Deutsche KMU zählen zu den erfolgreichsten

Spitzenreiter im EU-KMU-Vergleich ist Deutschland allerdings an anderer Stelle, so auch bei der Zahl der Beschäftigten pro Unternehmen. Im EU-Durchschnitt hat ein KMU 3,6 Mitarbeiter, in Deutschlands sind es mit 7,1 Mitarbeitern knapp doppelt so viele. Kein anderes EU-Land erreicht hier einen höheren Wert.

Und in noch einem Bereich heben sich deutsche Mittelständler von ihren europäischen Nachbarn ab:  4,0 Prozent der deutschen KMU im Verarbeitenden Gewerbe sind dem Hochtechnologiebereich zuzuordnen, im EU-Durchschnitt sind es gerade mal 1,9 Prozent. Und nicht zuletzt glänzt Deutschland mit zahlreichen heimlichen Weltmarktführern. Weltweit soll es im Mittelstand- und KMU-Bereich 3.400 Unternehmen geben, die in ihrem Markt eine Spitzenstellung einnehmen und weltweit führend sind. Von diesen Hidden Champions sollen allein 1.600 aus Deutschland stammen.

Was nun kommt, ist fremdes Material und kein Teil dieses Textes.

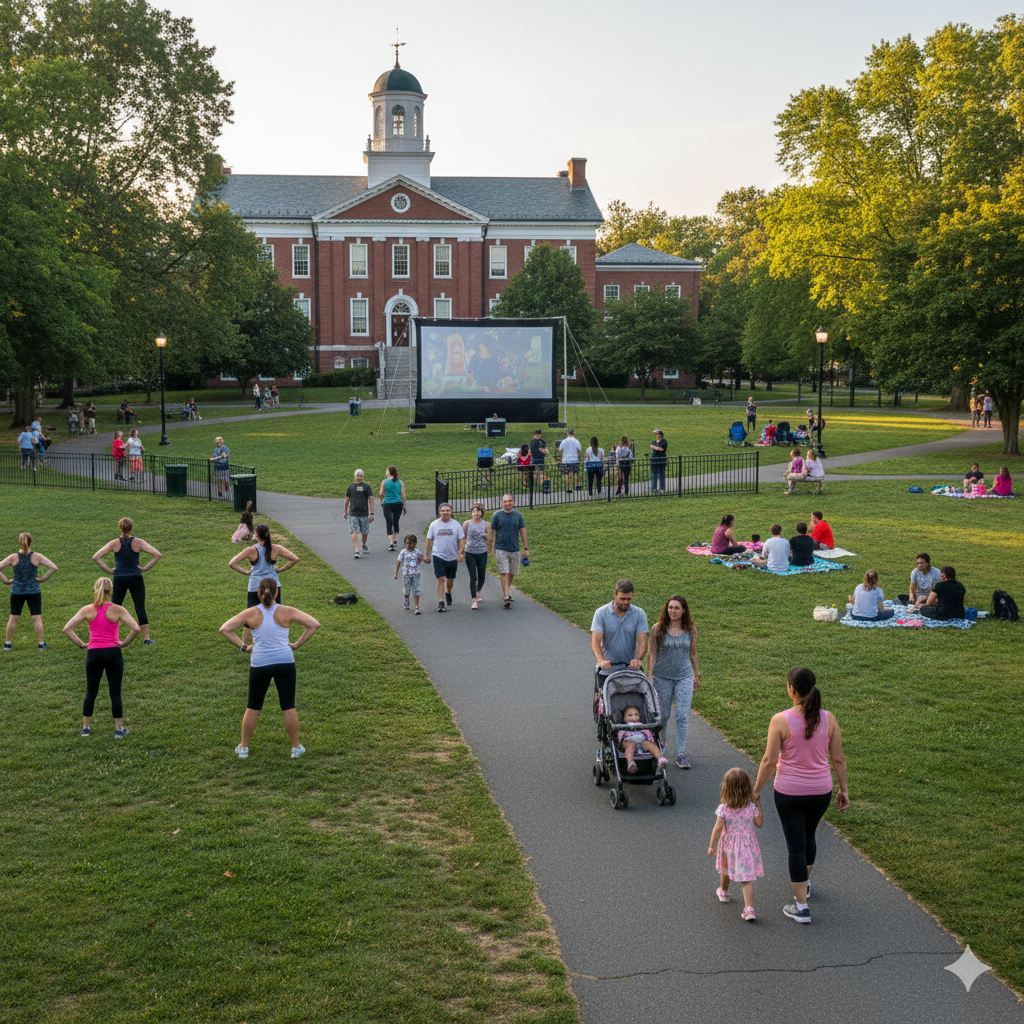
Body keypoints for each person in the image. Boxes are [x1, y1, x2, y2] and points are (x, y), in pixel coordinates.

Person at [753, 667, 849, 924]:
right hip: (821, 791)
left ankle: (801, 907)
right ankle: (804, 885)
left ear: (791, 690)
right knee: (808, 836)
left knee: (795, 846)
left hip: (789, 793)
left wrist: (756, 789)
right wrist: (844, 789)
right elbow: (837, 759)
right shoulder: (828, 718)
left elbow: (769, 760)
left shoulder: (780, 720)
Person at [218, 577, 320, 759]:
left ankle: (243, 748)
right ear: (276, 592)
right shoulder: (286, 611)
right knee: (288, 706)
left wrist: (244, 647)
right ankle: (296, 748)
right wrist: (296, 644)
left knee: (253, 707)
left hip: (260, 664)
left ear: (258, 593)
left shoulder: (250, 613)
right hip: (285, 662)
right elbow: (314, 624)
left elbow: (225, 629)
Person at [63, 577, 140, 739]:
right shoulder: (118, 610)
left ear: (95, 588)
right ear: (111, 591)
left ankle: (86, 728)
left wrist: (82, 644)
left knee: (91, 691)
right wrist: (123, 643)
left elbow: (67, 629)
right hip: (113, 653)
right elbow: (135, 628)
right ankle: (119, 730)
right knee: (115, 693)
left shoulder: (87, 610)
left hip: (94, 653)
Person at [648, 594, 700, 770]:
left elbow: (693, 653)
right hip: (661, 677)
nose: (673, 611)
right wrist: (649, 674)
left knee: (682, 715)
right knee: (663, 715)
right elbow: (652, 653)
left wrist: (697, 674)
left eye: (677, 608)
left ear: (683, 610)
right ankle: (660, 749)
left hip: (684, 677)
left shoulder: (690, 629)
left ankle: (681, 753)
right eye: (670, 607)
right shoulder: (658, 628)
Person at [92, 518, 162, 645]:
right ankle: (147, 639)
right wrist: (144, 568)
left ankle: (110, 637)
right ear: (131, 528)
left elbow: (96, 557)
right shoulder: (138, 542)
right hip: (136, 577)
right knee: (140, 608)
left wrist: (109, 570)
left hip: (119, 579)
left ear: (120, 528)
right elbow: (157, 555)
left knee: (114, 607)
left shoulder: (114, 543)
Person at [708, 768, 764, 922]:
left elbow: (717, 829)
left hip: (729, 847)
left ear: (726, 788)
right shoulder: (750, 807)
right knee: (746, 878)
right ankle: (748, 908)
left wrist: (712, 845)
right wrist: (758, 803)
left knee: (725, 869)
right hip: (746, 846)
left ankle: (724, 892)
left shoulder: (724, 809)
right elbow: (759, 823)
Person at [1, 533, 58, 650]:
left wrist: (6, 581)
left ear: (19, 543)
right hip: (33, 591)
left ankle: (8, 644)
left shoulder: (13, 557)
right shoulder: (37, 557)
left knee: (13, 617)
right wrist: (42, 579)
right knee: (36, 618)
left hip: (16, 591)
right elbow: (54, 567)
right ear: (31, 542)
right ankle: (41, 644)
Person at [590, 580, 648, 686]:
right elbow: (595, 641)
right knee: (604, 702)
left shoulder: (639, 614)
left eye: (629, 599)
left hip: (630, 669)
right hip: (607, 669)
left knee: (632, 702)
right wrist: (601, 660)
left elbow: (643, 641)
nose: (625, 602)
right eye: (622, 599)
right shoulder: (601, 613)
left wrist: (638, 659)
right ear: (615, 594)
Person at [424, 503, 466, 612]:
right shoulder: (434, 525)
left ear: (451, 512)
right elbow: (429, 540)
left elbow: (461, 539)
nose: (445, 513)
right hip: (438, 555)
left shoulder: (456, 525)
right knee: (440, 578)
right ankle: (441, 601)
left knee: (450, 579)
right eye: (443, 511)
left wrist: (460, 552)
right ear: (439, 512)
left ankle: (448, 592)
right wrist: (426, 554)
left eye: (447, 510)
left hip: (452, 556)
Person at [490, 493, 528, 610]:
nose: (507, 504)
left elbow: (523, 532)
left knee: (511, 573)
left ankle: (506, 591)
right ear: (502, 503)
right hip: (501, 548)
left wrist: (525, 549)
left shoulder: (518, 515)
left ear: (513, 502)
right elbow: (493, 531)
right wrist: (492, 546)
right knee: (504, 572)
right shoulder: (497, 515)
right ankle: (506, 596)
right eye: (505, 502)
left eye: (510, 501)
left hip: (515, 549)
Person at [617, 705, 668, 773]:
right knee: (630, 744)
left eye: (636, 715)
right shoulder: (624, 727)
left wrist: (651, 741)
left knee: (648, 743)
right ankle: (630, 762)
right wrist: (619, 742)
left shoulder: (641, 725)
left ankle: (660, 759)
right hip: (629, 744)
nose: (633, 717)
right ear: (624, 718)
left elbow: (648, 733)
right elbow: (619, 738)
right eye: (630, 715)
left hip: (642, 744)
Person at [462, 503, 492, 610]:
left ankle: (478, 591)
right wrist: (461, 551)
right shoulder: (466, 523)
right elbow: (463, 537)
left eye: (478, 511)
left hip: (482, 552)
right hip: (470, 552)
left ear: (481, 513)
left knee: (482, 575)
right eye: (474, 511)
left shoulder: (486, 524)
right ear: (471, 513)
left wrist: (483, 535)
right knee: (473, 576)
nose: (476, 513)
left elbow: (489, 539)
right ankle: (474, 600)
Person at [344, 469, 374, 558]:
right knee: (353, 531)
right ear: (355, 476)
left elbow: (371, 499)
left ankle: (364, 544)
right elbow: (347, 500)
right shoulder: (351, 487)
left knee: (365, 531)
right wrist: (345, 511)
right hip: (353, 513)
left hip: (364, 513)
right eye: (357, 476)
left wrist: (371, 513)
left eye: (360, 476)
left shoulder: (367, 487)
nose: (359, 478)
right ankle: (356, 550)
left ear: (363, 477)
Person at [394, 533, 424, 614]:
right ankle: (406, 600)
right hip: (406, 574)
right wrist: (396, 572)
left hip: (416, 574)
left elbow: (421, 559)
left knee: (416, 590)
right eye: (407, 543)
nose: (409, 545)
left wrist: (425, 559)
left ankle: (417, 607)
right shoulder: (403, 552)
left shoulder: (417, 552)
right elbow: (399, 562)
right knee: (406, 589)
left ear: (415, 544)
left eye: (411, 543)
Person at [378, 466, 406, 551]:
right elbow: (403, 495)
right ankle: (395, 539)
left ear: (389, 472)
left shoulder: (384, 482)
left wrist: (381, 501)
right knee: (396, 521)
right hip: (398, 503)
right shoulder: (400, 482)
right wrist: (404, 506)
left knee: (389, 522)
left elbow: (381, 493)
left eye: (386, 471)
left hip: (387, 503)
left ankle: (391, 542)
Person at [558, 427, 582, 493]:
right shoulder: (576, 441)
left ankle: (569, 487)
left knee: (567, 474)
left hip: (566, 460)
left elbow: (560, 450)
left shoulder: (564, 441)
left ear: (568, 433)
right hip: (574, 460)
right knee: (575, 473)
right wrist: (577, 456)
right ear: (573, 433)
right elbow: (579, 451)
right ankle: (579, 484)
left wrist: (563, 456)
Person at [649, 429, 668, 494]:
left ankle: (662, 488)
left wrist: (654, 447)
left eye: (658, 434)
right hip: (654, 460)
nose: (657, 435)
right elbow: (651, 445)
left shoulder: (664, 441)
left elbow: (661, 449)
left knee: (661, 474)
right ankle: (654, 488)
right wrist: (656, 447)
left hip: (661, 460)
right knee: (654, 475)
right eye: (656, 434)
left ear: (661, 435)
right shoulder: (654, 442)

Deutsche KMU gelten somit weltweit als besonders innovativ und qualitätsbewusst. Sie sind es letzten Endes, die den kleinen und mittelständischen Unternehmen aus Deutschland in der ganzen Welt einen herausragenden Ruf bescheren.

Spezielle Herausforderungen für KMU

Doch warum sind KMU immer besonders stark von wirtschaftlichen Herausforderungen betroffen? Zu den vorrangigsten aktuellen Themen für KMU zählen die Digitalisierung, die Energiewende, die hohen Zinsen und Kredithürden der Banken, die überbordende Bürokratie sowie der zunehmende Fachkräftemangel. Die digitale Transformation sowie die Nutzung künstlicher Intelligenz etwa fordert die KMU besonders, da vielfach Versäumnisse der vergangenen Jahre aufgeholt werden müssen, will man von weiter fortgeschrittenen Wettbewerbern nicht abgehängt werden. Dafür aber haben die KMU häufig zu geringe personelle Ressourcen, es fehlen die nötigen Fachkräfte oder schlicht das Geld für derart komplexe und aufwändige Projekte.

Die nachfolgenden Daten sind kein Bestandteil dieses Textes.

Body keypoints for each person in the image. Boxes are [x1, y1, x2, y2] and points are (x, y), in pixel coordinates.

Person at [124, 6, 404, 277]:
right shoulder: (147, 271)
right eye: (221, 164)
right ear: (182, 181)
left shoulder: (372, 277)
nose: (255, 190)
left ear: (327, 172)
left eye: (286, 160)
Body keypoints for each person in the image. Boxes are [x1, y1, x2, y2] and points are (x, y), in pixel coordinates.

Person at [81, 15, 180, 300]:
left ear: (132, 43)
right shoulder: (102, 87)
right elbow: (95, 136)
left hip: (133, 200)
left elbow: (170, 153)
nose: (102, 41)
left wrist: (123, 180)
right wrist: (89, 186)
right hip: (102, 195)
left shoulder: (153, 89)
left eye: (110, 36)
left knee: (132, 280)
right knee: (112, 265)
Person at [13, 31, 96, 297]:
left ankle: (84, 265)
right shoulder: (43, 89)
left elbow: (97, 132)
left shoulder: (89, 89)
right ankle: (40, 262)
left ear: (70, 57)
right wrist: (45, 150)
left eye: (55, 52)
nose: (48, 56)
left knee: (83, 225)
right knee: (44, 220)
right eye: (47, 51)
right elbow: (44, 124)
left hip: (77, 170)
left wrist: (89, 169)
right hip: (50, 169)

Auch mit der Abkehr von fossilen Energieträgern tun sich KMU oft schwerer, weil dann hohe Anfangsinvestitionen nötig sind. Zudem setzt der Fachkräftemangel den kleinen und mittelständischen Unternehmen mehr zu als Konzernen, die bundesweit bekannt und internationaler aufgestellt sind. Größere Unternehmen haben es daher leichter, gute Fachkräfte zu rekrutieren, auch weil sie über größere finanzielle Möglichkeiten und mehr Personalressourcen verfügen. 

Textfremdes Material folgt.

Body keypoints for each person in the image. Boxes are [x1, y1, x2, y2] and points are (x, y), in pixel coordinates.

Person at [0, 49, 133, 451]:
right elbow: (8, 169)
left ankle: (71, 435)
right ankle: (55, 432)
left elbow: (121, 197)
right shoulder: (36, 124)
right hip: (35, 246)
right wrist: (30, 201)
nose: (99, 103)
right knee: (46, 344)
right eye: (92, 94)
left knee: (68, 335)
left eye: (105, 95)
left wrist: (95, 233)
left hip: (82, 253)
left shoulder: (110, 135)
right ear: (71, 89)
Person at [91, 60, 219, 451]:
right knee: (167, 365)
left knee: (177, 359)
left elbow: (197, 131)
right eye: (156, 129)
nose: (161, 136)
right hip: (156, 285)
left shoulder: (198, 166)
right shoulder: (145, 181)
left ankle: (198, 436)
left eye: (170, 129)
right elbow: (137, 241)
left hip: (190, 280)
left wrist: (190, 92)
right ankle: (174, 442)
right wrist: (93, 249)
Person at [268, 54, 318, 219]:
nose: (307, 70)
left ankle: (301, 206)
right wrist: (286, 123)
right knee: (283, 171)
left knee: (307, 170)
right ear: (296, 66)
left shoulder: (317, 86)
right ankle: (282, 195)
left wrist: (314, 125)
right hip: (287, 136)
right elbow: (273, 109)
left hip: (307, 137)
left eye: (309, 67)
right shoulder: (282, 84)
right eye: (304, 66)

Finanzierung von KMU wird immer schwieriger

Durch den hohen Transformationsbedarf ist die Mittelstandsfinanzierung zu einer besonderen Herausforderung geworden. Gerade bei kleineren und jungen Betrieben sind die Geldinstitute im Zuge der Basel-III-Richtlinien bei der Kreditvergabe restriktiver geworden und verlangen von den Unternehmen Sicherheiten, die diese nicht in jedem Fall leisten können. Die Kredithürde der Banken ist vor allem im Mittelstand deutlich gestiegen. Grundsätzlich gibt es jedoch eine Reihe von Alternativen zum Bankkredit für die Mittelstandsfinanzierung, die von Mezzanine-Kapital über die Platzierung einer Anleihe bis zu einem Börsengang zur Ausgabe neuer Aktien reichen können.

Fazit

Die KMU in Deutschland sind zwar das Fundament der deutschen Wirtschaft, weisen einen weltweit einmalig hohen Anteil an Weltmarktführern („Hidden Champions“) auf und haben im europäischen Vergleich überdurchschnittlich viele Mitarbeiterinnen und Mitarbeiter. Allerdings stehen die KMU auch vor großen Aufgaben bei Digitalisierung, Energiewende, der Gewinnung von Fachkräften und der Finanzierung all dieser Transformationsprozesse. Deshalb haben EU und Bundesregierung Programme und Maßnahmen aufgelegt, um die Finanzierung von Mittelstand, KMU und Start-up-Szene zu fördern. Beispielweise über das Zukunftsfinanzierungsgesetz, das EU-Vorgaben umsetzt, sowie über das Entlastungspaket der Bundesregierung.

Die Maßnahmen sollen unter anderem dem Mittelstand den Zugang zum Kapitalmarkt erleichtern, Berichtspflichten vereinfachen und die Kosten für eine Börsennotierung reduzieren. Die regulatorische Erleichterung beispielsweise bei Mitarbeiterbeteiligungen soll es vor allem jungen Unternehmen ermöglichen, verdienten Mitarbeitern Aktien rabattiert als Gehaltskomponente zu übertragen, was derzeit oftmals an bürokratischen Hürden scheitert. Der Politik ist die große Bedeutung der KMU in Deutschland also durchaus bewusst.